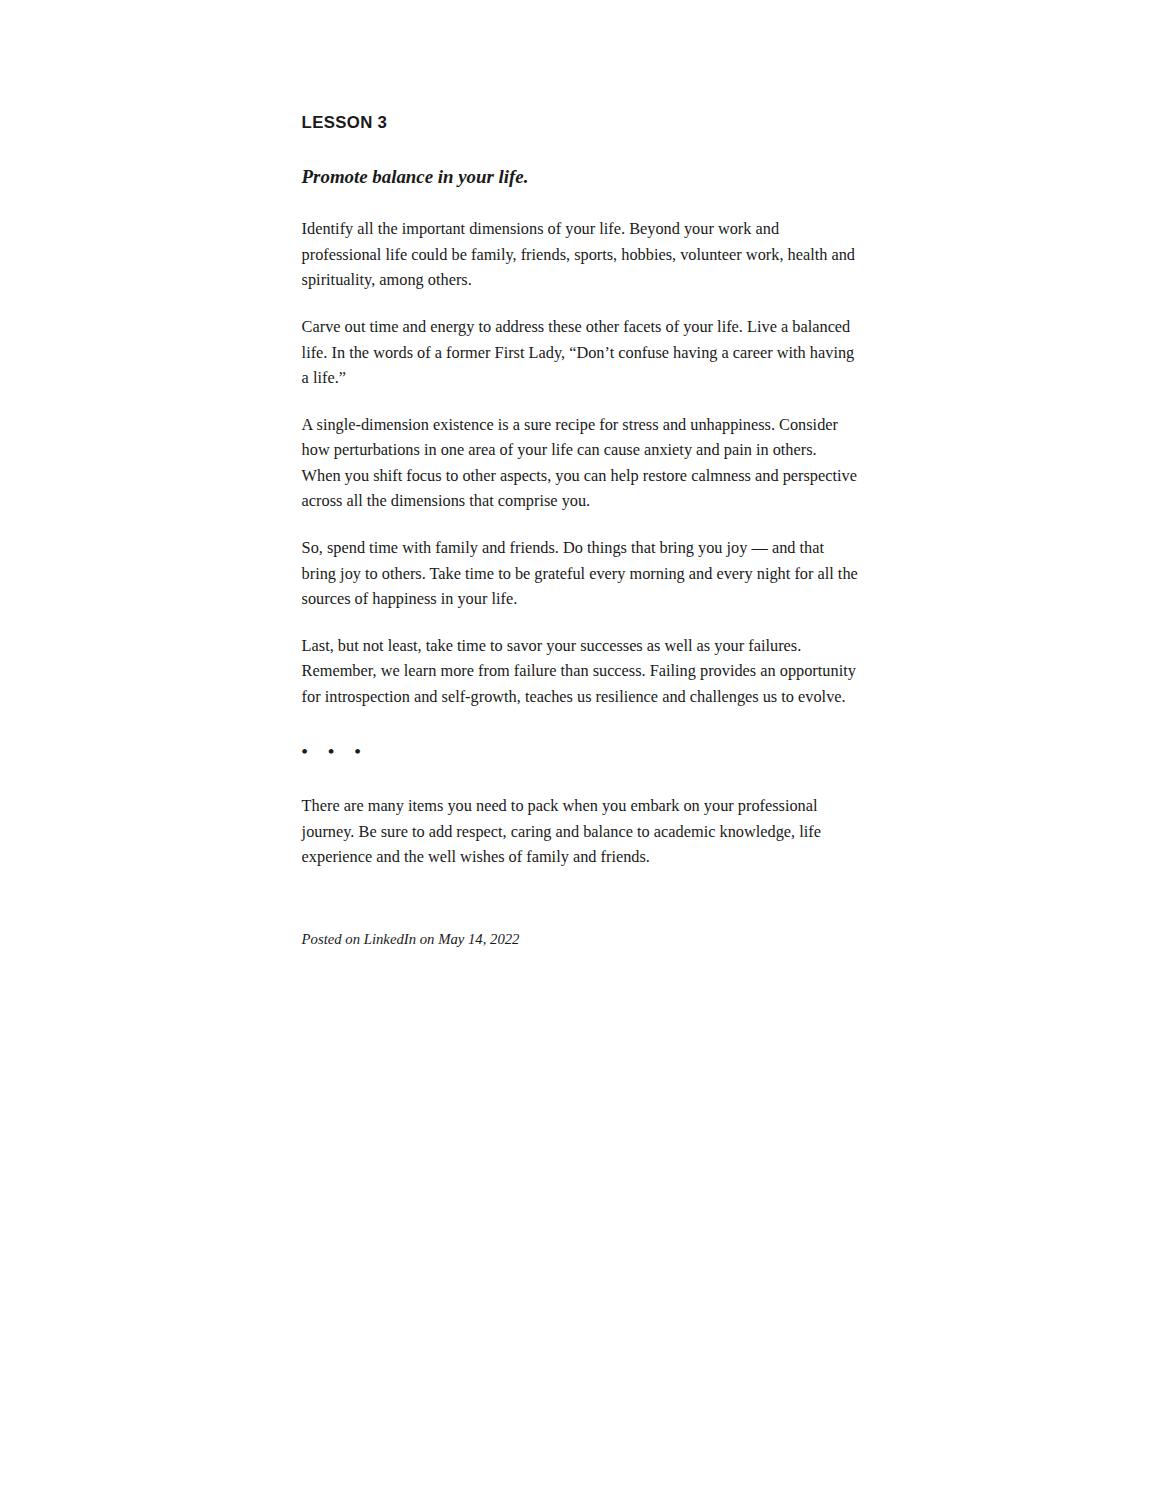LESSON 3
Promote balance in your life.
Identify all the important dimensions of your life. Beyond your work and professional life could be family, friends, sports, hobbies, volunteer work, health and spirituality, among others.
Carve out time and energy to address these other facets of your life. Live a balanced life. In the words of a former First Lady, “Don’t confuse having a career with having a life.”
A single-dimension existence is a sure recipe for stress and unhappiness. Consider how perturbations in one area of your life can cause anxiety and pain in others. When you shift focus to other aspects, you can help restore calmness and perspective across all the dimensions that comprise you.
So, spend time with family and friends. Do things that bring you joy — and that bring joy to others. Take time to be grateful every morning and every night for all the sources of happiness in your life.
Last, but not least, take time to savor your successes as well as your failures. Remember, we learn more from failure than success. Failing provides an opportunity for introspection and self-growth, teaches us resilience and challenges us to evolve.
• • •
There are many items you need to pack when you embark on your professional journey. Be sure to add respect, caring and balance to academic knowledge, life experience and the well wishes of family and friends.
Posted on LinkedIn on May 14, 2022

━━━━━━━━━━━━━━━━━━━━

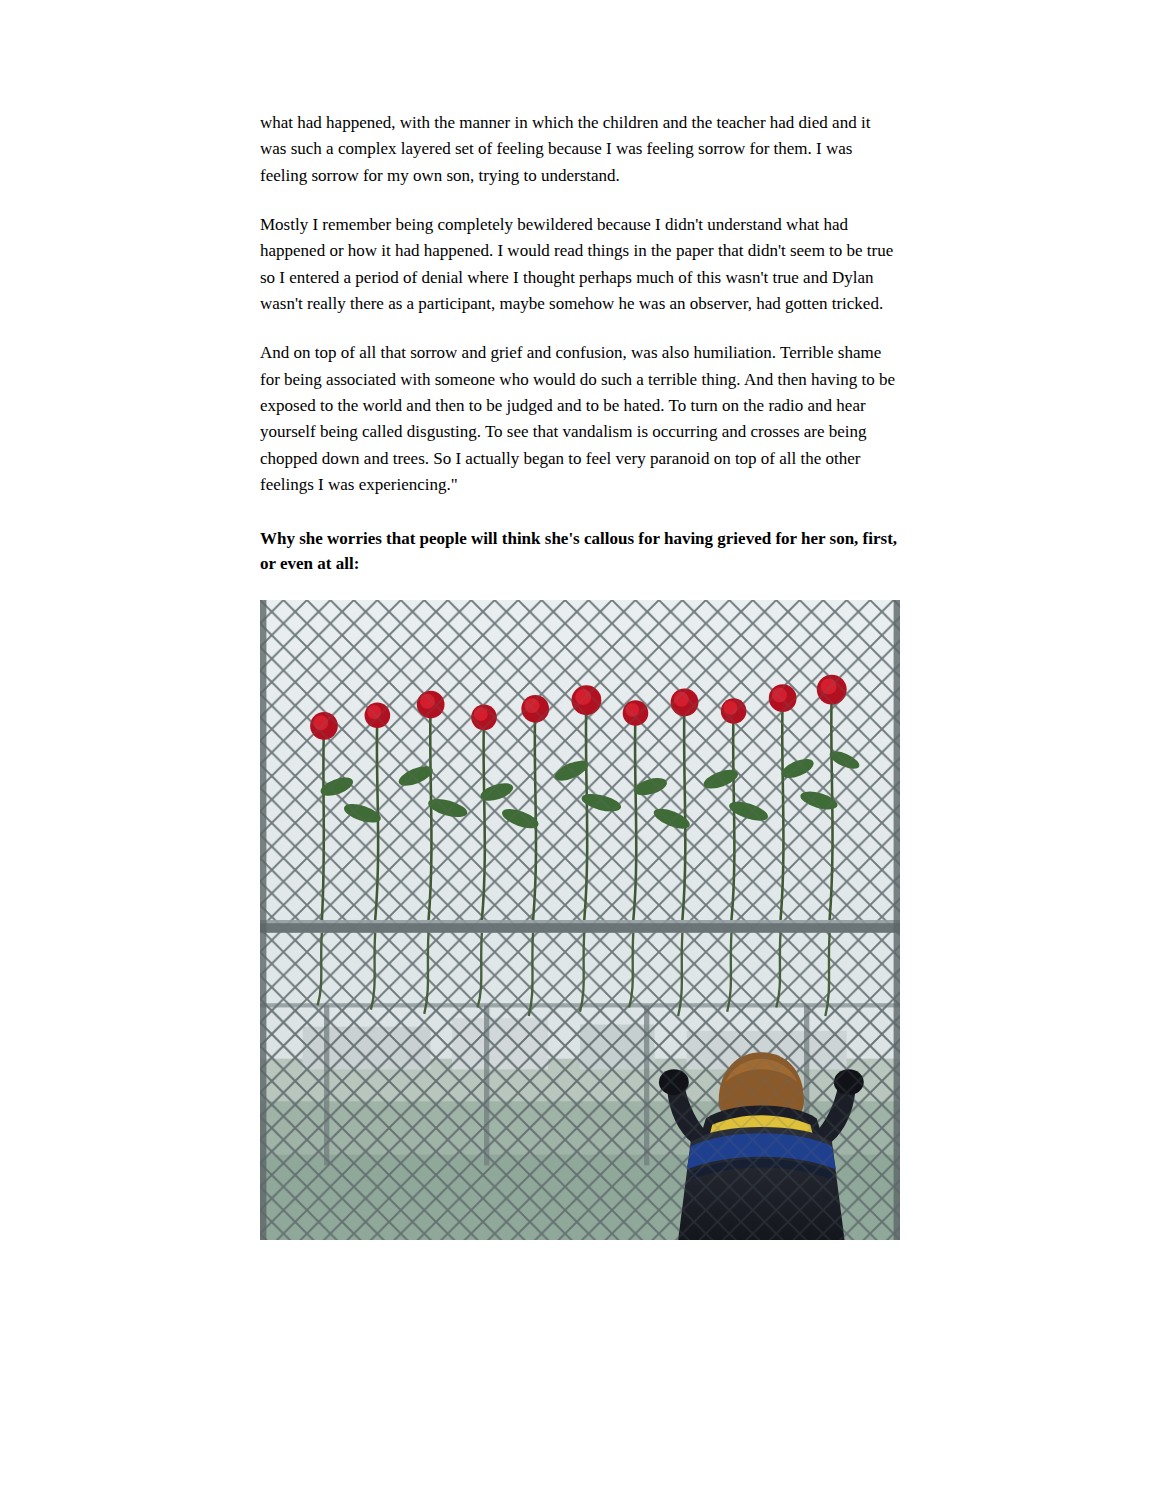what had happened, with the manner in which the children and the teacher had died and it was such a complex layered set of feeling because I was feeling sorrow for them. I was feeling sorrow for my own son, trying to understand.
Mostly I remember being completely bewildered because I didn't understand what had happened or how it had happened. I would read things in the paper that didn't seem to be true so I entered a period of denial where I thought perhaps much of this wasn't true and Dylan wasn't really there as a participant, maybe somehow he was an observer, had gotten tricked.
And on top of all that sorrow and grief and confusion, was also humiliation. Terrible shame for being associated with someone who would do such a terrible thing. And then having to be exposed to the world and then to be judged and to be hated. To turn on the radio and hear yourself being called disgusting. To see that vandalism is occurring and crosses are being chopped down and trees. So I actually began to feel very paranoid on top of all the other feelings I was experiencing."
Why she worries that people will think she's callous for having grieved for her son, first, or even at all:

━━━━━━━━━━━━━━━━━━━━

#### The problem:
Across the records, how many lines carry the word "having"? The answer should be a number alone.

#### Solution to the problem:
3